Congress Newsletter 2021
Session 01P1 The opioid crisis: how to do better?
Saturday December 18, 14:00 – 15:00 – Channel 7
This three-part session on the middle day of Euroanaesthesia tackled various aspects of the opioid crisis.
In her talk on the opioid-sparing effect of low-dose ketamine, Dr Marieke Niesters of Leiden University Medical Center, Netherlands, discussed how normally moderate to severe postoperative pain is, in current practice, predominantly treated by strong opioids.
“Often these opioids are continued after discharge from the hospital and a significant number of patients continue to use these opioids even without the presence of post-surgical pain,” she explained. “Ketamine is an NMDA-receptor antagonist mostly known for its anaesthetic properties. Besides its use as an anaesthetic drug, ketamine also has significant analgesic properties for the treatment of predominantly acute pain.”
She detailed how ketamine has been shown for many types of surgeries to induce pain relief, reduce postoperative opioid requirements and prolong time to the first analgesic rescue dose. She concluded: “Therefore, ketamine is often used in multimodal pain therapy to reduce postoperative opioid use during hospital stay and possibly also after discharge.”
A talk on the opioid-sparing effect of Lidocaine infusion was given by Professor Markus Hollmann of Amsterdam University Medical Center, Netherlands.
Professor Hollman explained that lidocaine is known for its blockade of voltage-gated sodium channels leading to inhibition of impulse conduction and thereby its local antinociceptive and antiarrhythmic action. However, systemic effects independent of sodium channels, for example, its antiinflammatory activity, have also been described.

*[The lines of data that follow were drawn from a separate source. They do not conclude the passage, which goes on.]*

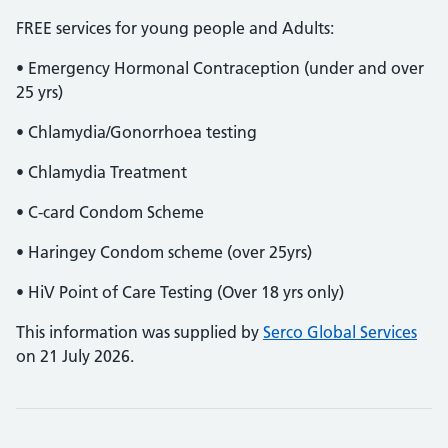
FREE services for young people and Adults:
• Emergency Hormonal Contraception (under and over
25 yrs)
• Chlamydia/Gonorrhoea testing
• Chlamydia Treatment
• C-card Condom Scheme
• Haringey Condom scheme (over 25yrs)
• HiV Point of Care Testing (Over 18 yrs only)
This information was supplied by
Serco Global Services
on 21 July 2026.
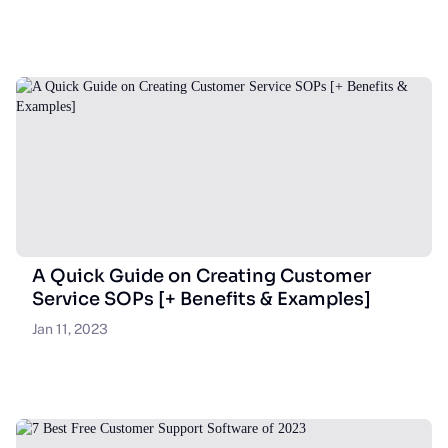
A Quick Guide on Creating Customer
Service SOPs [+ Benefits & Examples]
Jan 11, 2023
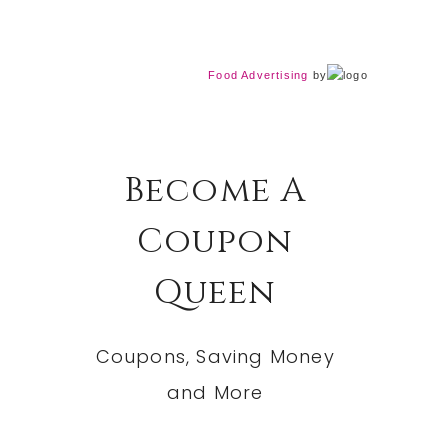
Food Advertising
by
Become A
Coupon
Queen
Coupons, Saving Money
and More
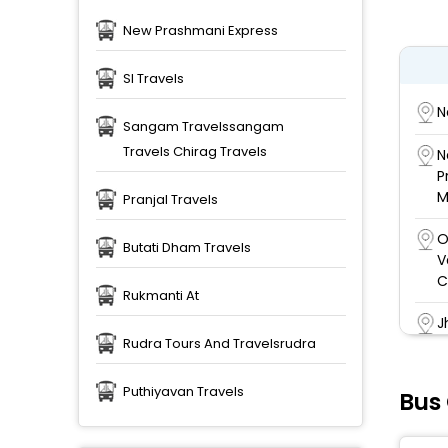
New Prashmani Express
Sl Travels
N
Sangam Travelssangam
Travels Chirag Travels
N
P
M
Pranjal Travels
O
Butati Dham Travels
V
C
Rukmanti At
J
c
Rudra Tours And Travelsrudra
S
Puthiyavan Travels
Bus
S
S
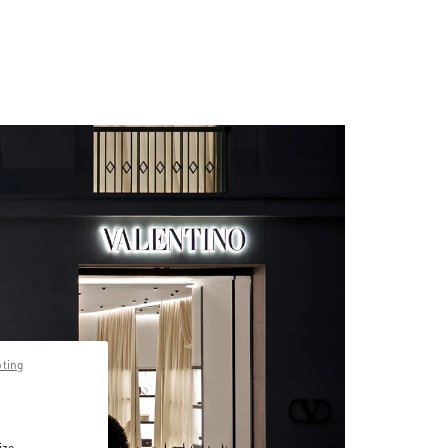
pting
ize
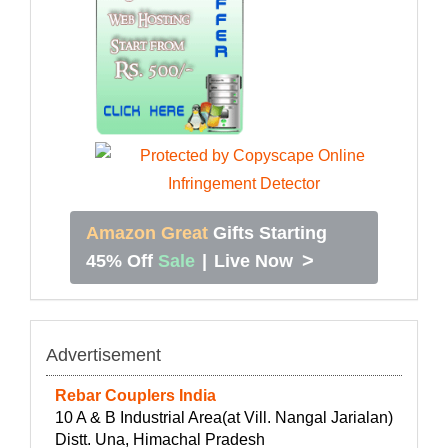
Amazon Great
Gifts Starting
>
45% Off
Sale
|
Live Now
Advertisement
Rebar Couplers India
10 A & B Industrial Area(at Vill. Nangal Jarialan)
Distt. Una, Himachal Pradesh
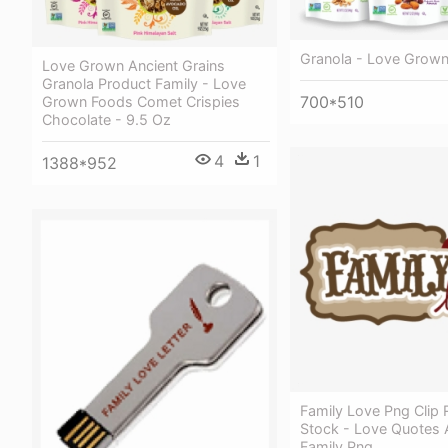
Granola - Love Grown
Love Grown Ancient Grains
Granola Product Family - Love
700*510
Grown Foods Comet Crispies
Chocolate - 9.5 Oz
4
1
1388*952
Family Love Png Clip 
Stock - Love Quotes 
Family Png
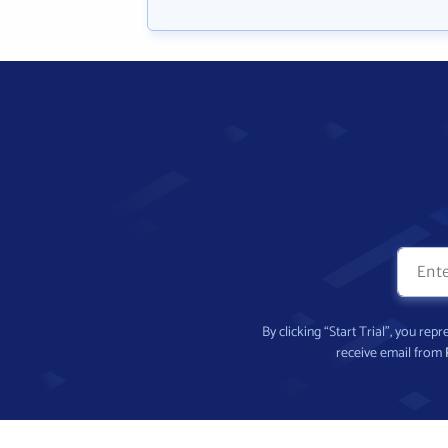
By clicking “Start Trial”, you re
receive email from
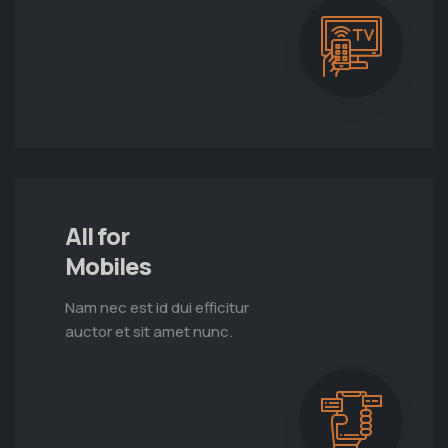
All for
Mobiles
Nam nec est id dui efficitur
auctor et sit amet nunc.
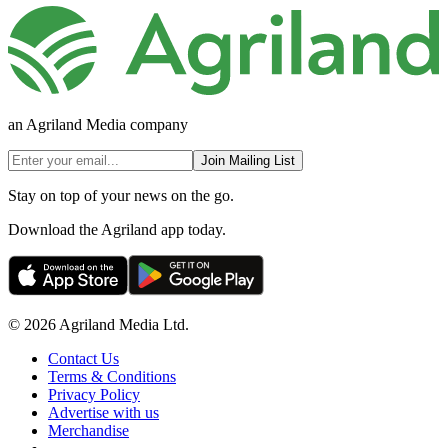
an Agriland Media company
Join Mailing List
Stay on top of your news on the go.
Download the Agriland app today.
© 2026 Agriland Media Ltd.
Contact Us
Terms & Conditions
Privacy Policy
Advertise with us
Merchandise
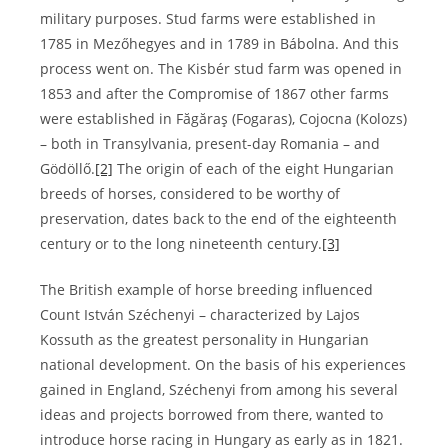
military purposes. Stud farms were established in
1785 in Mezőhegyes and in 1789 in Bábolna. And this
process went on. The Kisbér stud farm was opened in
1853 and after the Compromise of 1867 other farms
were established in Făgăraş (Fogaras), Cojocna (Kolozs)
– both in Transylvania, present-day Romania – and
Gödöllő.
[2]
The origin of each of the eight Hungarian
breeds of horses, considered to be worthy of
preservation, dates back to the end of the eighteenth
century or to the long nineteenth century.
[3]
The British example of horse breeding influenced
Count István Széchenyi – characterized by Lajos
Kossuth as the greatest personality in Hungarian
national development. On the basis of his experiences
gained in England, Széchenyi from among his several
ideas and projects borrowed from there, wanted to
introduce horse racing in Hungary as early as in 1821.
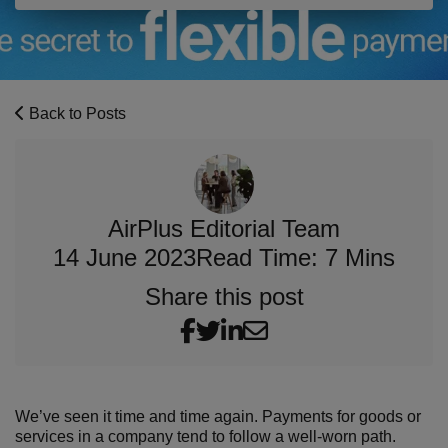
Back to Posts
AirPlus Editorial Team
14 June 2023
Read Time: 7 Mins
Share this post
We’ve seen it time and time again. Payments for goods or
services in a company tend to follow a well-worn path.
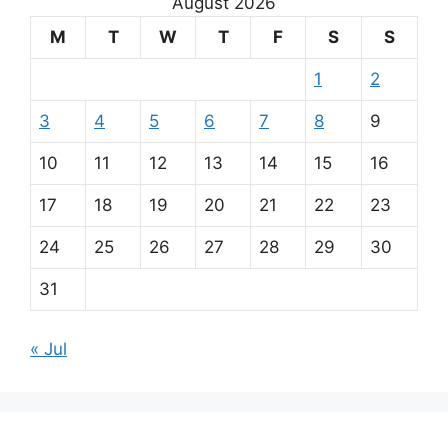
August 2026
M
T
W
T
F
S
S
1
2
3
4
5
6
7
8
9
10
11
12
13
14
15
16
17
18
19
20
21
22
23
24
25
26
27
28
29
30
31
« Jul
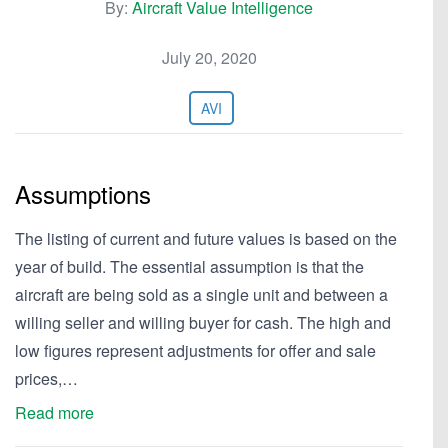
By:
Aircraft Value Intelligence
July 20, 2020
AVI
Assumptions
The listing of current and future values is based on the
year of build. The essential assumption is that the
aircraft are being sold as a single unit and between a
willing seller and willing buyer for cash. The high and
low figures represent adjustments for offer and sale
prices,…
Read more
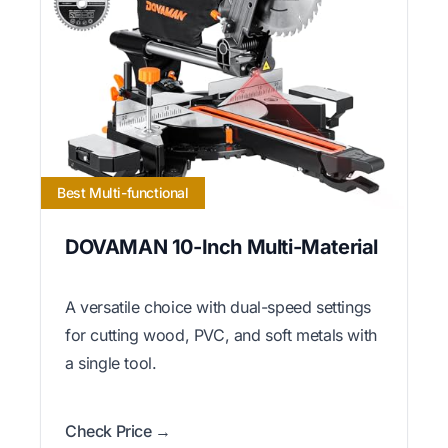
Best Multi-functional
DOVAMAN 10-Inch Multi-Material
A versatile choice with dual-speed settings
for cutting wood, PVC, and soft metals with
a single tool.
Check Price →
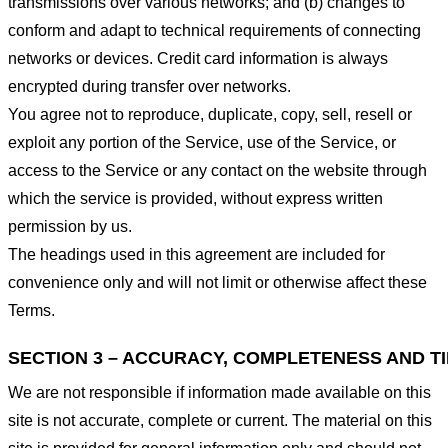
transmissions over various networks; and (b) changes to
conform and adapt to technical requirements of connecting
networks or devices. Credit card information is always
encrypted during transfer over networks.
You agree not to reproduce, duplicate, copy, sell, resell or
exploit any portion of the Service, use of the Service, or
access to the Service or any contact on the website through
which the service is provided, without express written
permission by us.
The headings used in this agreement are included for
convenience only and will not limit or otherwise affect these
Terms.
SECTION 3 – ACCURACY, COMPLETENESS AND T
We are not responsible if information made available on this
site is not accurate, complete or current. The material on this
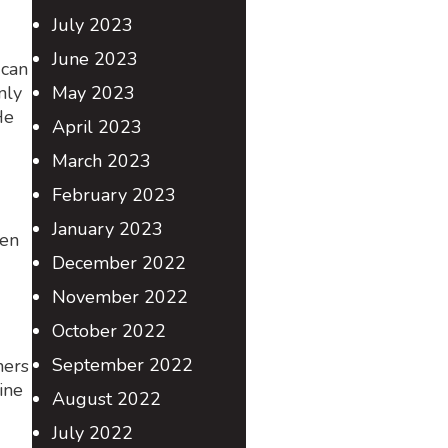
July 2023
June 2023
 can
nly
May 2023
He
April 2023
March 2023
February 2023
January 2023
hen
December 2022
November 2022
October 2022
September 2022
ners
ine
August 2022
July 2022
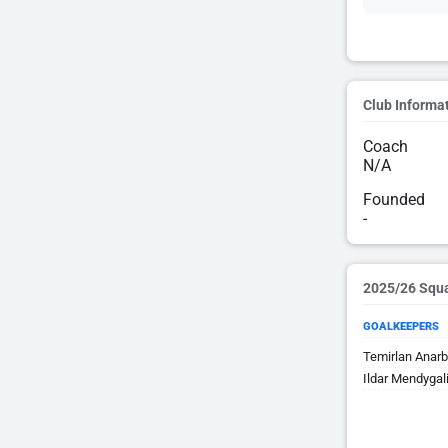
Club Informa
Coach
N/A
Founded
-
2025/26 Squ
GOALKEEPERS
Temirlan Anar
Ildar Mendygal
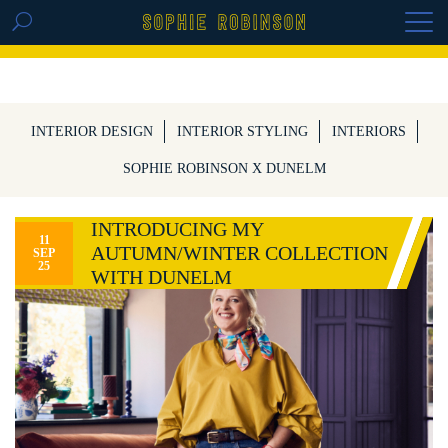
GET THE REPLAY OF THE VISION BOARD
MASTERCLASS - LIFE IN COLOUR
INTERIOR DESIGN
INTERIOR STYLING
INTERIORS
SOPHIE ROBINSON X DUNELM
INTRODUCING MY
11
AUTUMN/WINTER COLLECTION
SEP
25
WITH DUNELM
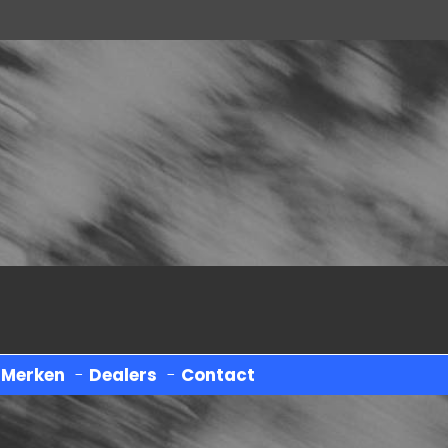
-
Merken
-
Dealers
-
Contact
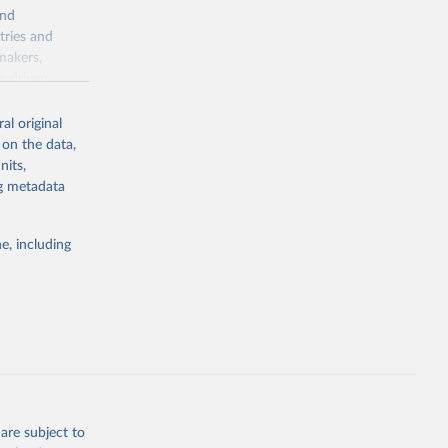
and
tries and
makers,
a-driven
ation, health,
indicators are
al original
stent, and
 on the data,
rvices, and
nits,
or tracking
ng metadata
itiatives. By
tegies
e, including
ld
global
.K2
g or
the suggested
are subject to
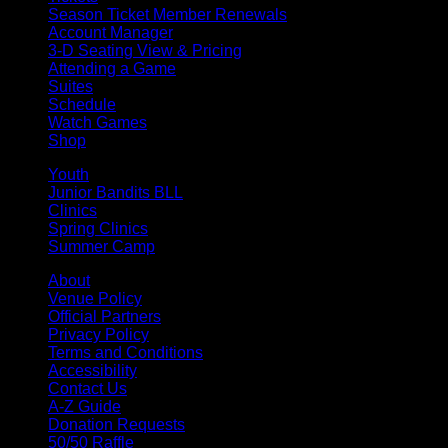
Season Ticket Member Renewals
Account Manager
3-D Seating View & Pricing
Attending a Game
Suites
Schedule
Watch Games
Shop
Youth
Junior Bandits BLL
Clinics
Spring Clinics
Summer Camp
About
Venue Policy
Official Partners
Privacy Policy
Terms and Conditions
Accessibility
Contact Us
A-Z Guide
Donation Requests
50/50 Raffle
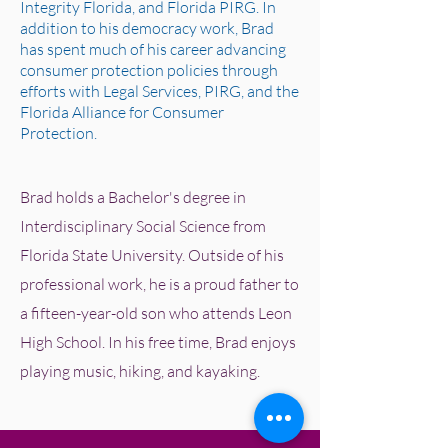
Integrity Florida, and Florida PIRG. In
addition to his democracy work, Brad
has spent much of his career advancing
consumer protection policies through
efforts with Legal Services, PIRG, and the
Florida Alliance for Consumer
Protection.
Brad holds a Bachelor's degree in
Interdisciplinary Social Science from
Florida State University. Outside of his
professional work, he is a proud father to
a fifteen-year-old son who attends Leon
High School. In his free time, Brad enjoys
playing music, hiking, and kayaking.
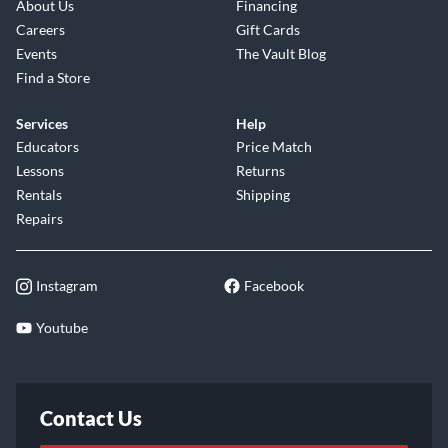
About Us
Financing
Careers
Gift Cards
Events
The Vault Blog
Find a Store
Services
Help
Educators
Price Match
Lessons
Returns
Rentals
Shipping
Repairs
Instagram
Facebook
Youtube
Contact Us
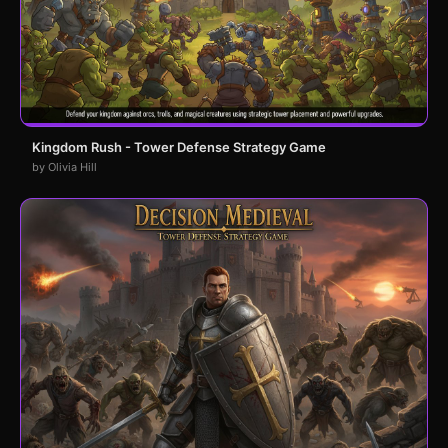
Kingdom Rush - Tower Defense Strategy Game
by Olivia Hill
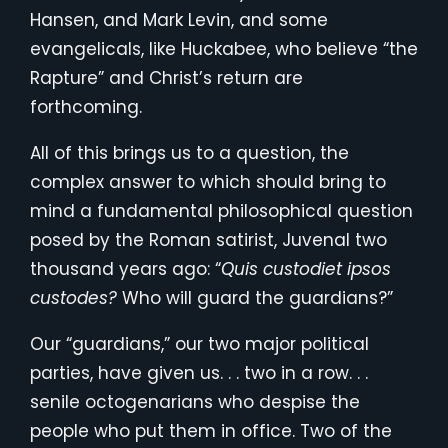
Hansen, and Mark Levin, and some
evangelicals, like Huckabee, who believe “the
Rapture” and Christ’s return are
forthcoming.
All of this brings us to a question, the
complex answer to which should bring to
mind a fundamental philosophical question
posed by the Roman satirist, Juvenal two
thousand years ago: “
Quis custodiet ipsos
custodes?
Who will guard the guardians?”
Our “guardians,” our two major political
parties, have given us. . . two in a row. . .
senile octogenarians who despise the
people who put them in office. Two of the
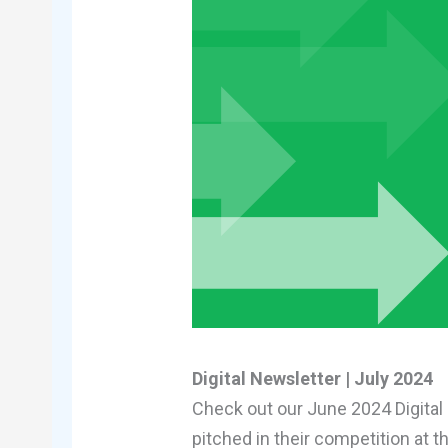
Digital Newsletter | July 2024
Check out our June 2024 Digital
pitched in their competition at 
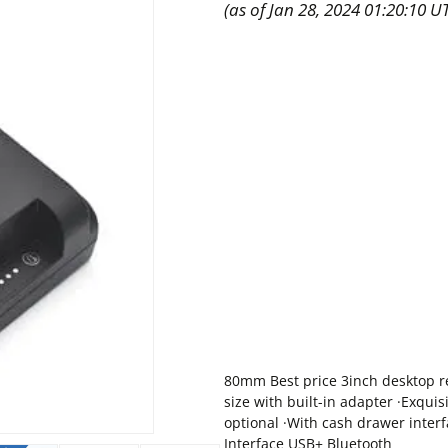
(as of Jan 28, 2024 01:20:10 U
80mm Best price 3inch desktop r
size with built-in adapter ·Exquis
optional ·With cash drawer inter
Interface USB+ Bluetooth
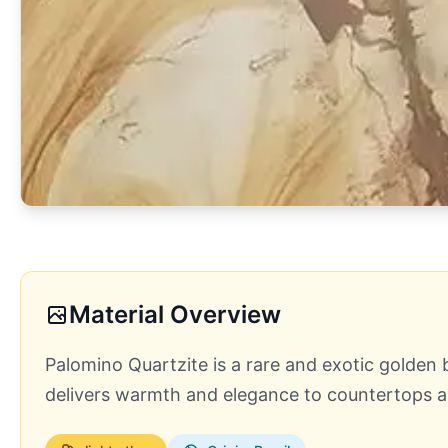
Material Overview
Palomino Quartzite is a rare and exotic golden b
delivers warmth and elegance to countertops an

These so-called alternative effects occur, at times, at concentrations much lower than those required to block neuronal or cardiac sodium channels. Lidocaine acts on various channels (sodium, potassium and calcium channels) and receptors (G protein-coupled and ionotropic (e.g. NMDA) receptors). “Already bt 1951, Lidocaine’s systemic analgesic effects had been reported and numerous publications have confirmed the beneficial effects of lidocaine in perioperative pain management,” he explained.
More importantly, a preventative analgesic effect (postoperative pain reduction for longer than 5.5 times the half-life of lidocaine) was confirmed in 13 out of 16 studies. Numerous other reviews and meta-analyses supported the improvement of postoperative pain and a reduction in opioid consumption for lidocaine. However, this effect was more prominent in abdominal surgery and for some types of surgery (tonsillectomy, hip surgery, cardiac surgery) no effect of lidocaine has been shown. More recently a mild-to-moderate opioid-sparing effect of lidocaine in ambulatory surgery was reported.
He concluded: “Overall, side effects of perioperative lidocaine infusion were at most mild and did not differ in randomised, placebo-controlled trials from those observed in the placebo group. Thus, perioperative lidocaine is considered a safety measure to reduce perioperative opioid consumption for various but not all types of surgery.”
Opioid sparing after surgery was also presented in this session, in a talk by Dr Lesley Colvin of the University of Dundee, UK.